一ドル銀貨の遺言



題名:一ドル銀貨の遺言
原題:TIME TO MURDE AND CREATE
作者:LAWRENCE BLOCK
訳者:田口俊樹
発行:二見文庫 1989.1.25 初版
定価:\490(本体\476)

 順番に読んでゆくつもりが、勘違いで三作目に取り掛かってしまったのがこの本。この本もぼくには実に面白く読めた。相変わらずマット・スカダーからはアル中のイメージをあまり受けないで済んだ。<アル中探偵マット・スカダー・シリーズ>という出版社のもくろみはそんなに成功していないようにみえる。このシリーズの主人公の特徴の一つであるが、バーボンをコーヒーに滴らして飲むという点。酔ってもいないし醒めてもいないという意識の絶妙なバランスを保ちつつ生きてゆく点。これがぼくには非常にしっくり来るのだった。

 この本を下戸の人が読む場合とぼくのような酒飲みが読む場合では、一応印象が明らかに違うのだろうなと思わざるをえない。このことは『今夜すべてのバーで』でも言ったことだが(その主人公と同年齢のぼくです(^^;)、酒の魔力とか酒の魅力みたいなものと日々駆け引きを繰り広げながら生活している人種と、そういうこととは無縁に本書のようなハードボイルドを純然たる読書として愉しむ人とでは、当然ながらスカダーへの共感の度合は絶対に違うものであると思う。また同じ酒飲みでも酔うことを目的に酒をくらう人と、酒自体の味覚に魅かれてグラスを口元に往復させる人種とでは、おそらくスカダーへの好悪は違ってくるだろうなと思う。

 ぼくはまさにその後者の飲み方をする人間・・酔いも醒めもしたくない人間・・だからスカダーへの共感はけっこう激しいものがあったりする。彼をアル中探偵なぞと呼びたくない気持ちも、だからわかっていただければとも思う。

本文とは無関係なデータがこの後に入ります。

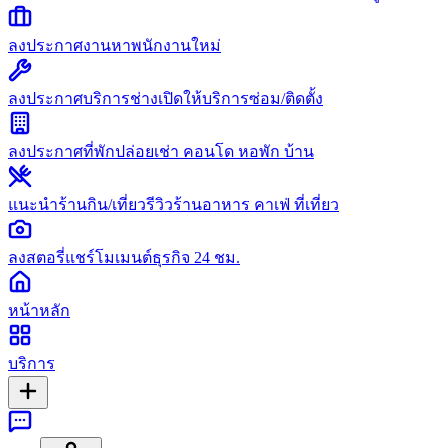
ลงประกาศงาน
หาพนักงานใหม่
ลงประกาศบริการช่าง
เปิดให้บริการซ่อม/ติดตั้ง
ลงประกาศที่พัก
ปล่อยเช่า คอนโด หอพัก บ้าน
แนะนำร้านกิน/เที่ยว
รีวิวร้านอาหาร คาเฟ่ ที่เที่ยว
ลงสตอรี่
แชร์โมเมนต์ธุรกิจ 24 ชม.
หน้าหลัก
บริการ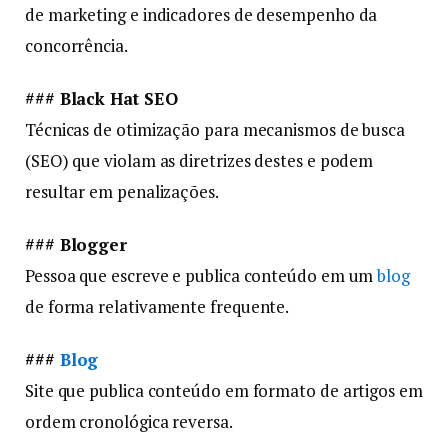
de marketing e indicadores de desempenho da
concorrência.
### Black Hat SEO
Técnicas de otimização para mecanismos de busca
(SEO) que violam as diretrizes destes e podem
resultar em penalizações.
### Blogger
Pessoa que escreve e publica conteúdo em um
blog
de forma relativamente frequente.
###
Blog
Site que publica conteúdo em formato de artigos em
ordem cronológica reversa.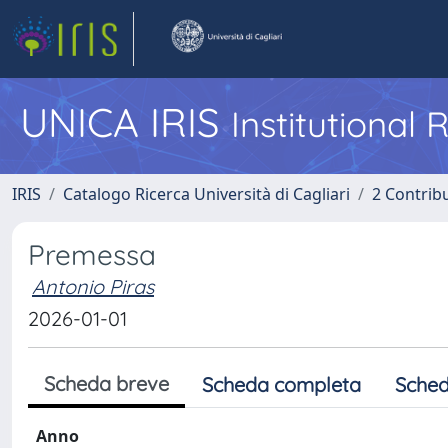
UNICA IRIS
Institutional
IRIS
Catalogo Ricerca Università di Cagliari
2 Contrib
Premessa
Antonio Piras
2026-01-01
Scheda breve
Scheda completa
Sched
Anno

 さてストーリー。これも本書は極めていい。最初からいい乗りで読めると思う。一作目に劣らないサスペンスで読めると思う。一言言っておきたいのは、推理小説のつもりで読んでは当然駄目だということ。だってこの手の小説は犯人がだいたい想像ついてしまうし、トリックなんてものは皆無に近いから。ぼくが面白いと言ってるのは、スカダーの捜査(基本的にこれはインタビューである)の過程で明らかになってゆくキャラクターたちの個性とか、突発するアクシデントのことである。またこれらと関わりながら過去へと沈んでゆくスカダーの内面の業がいいのである。

 とりわけスカダーを再びどん底へ追いやるような本作中のアクシデントは、読んでいる身には、ちょっとやりすぎではないかと思わせるほどの過酷さぶりである。スカダーが業を背負って人生を投げ出した如き探偵であることがよくわかるが、その向こうにスペンサーなどには見つめることのできない(パーカー・ファンの方、ごめんなさい)裏返ったヒューマニズムがしっかり見据えられていることもわかってくるのである。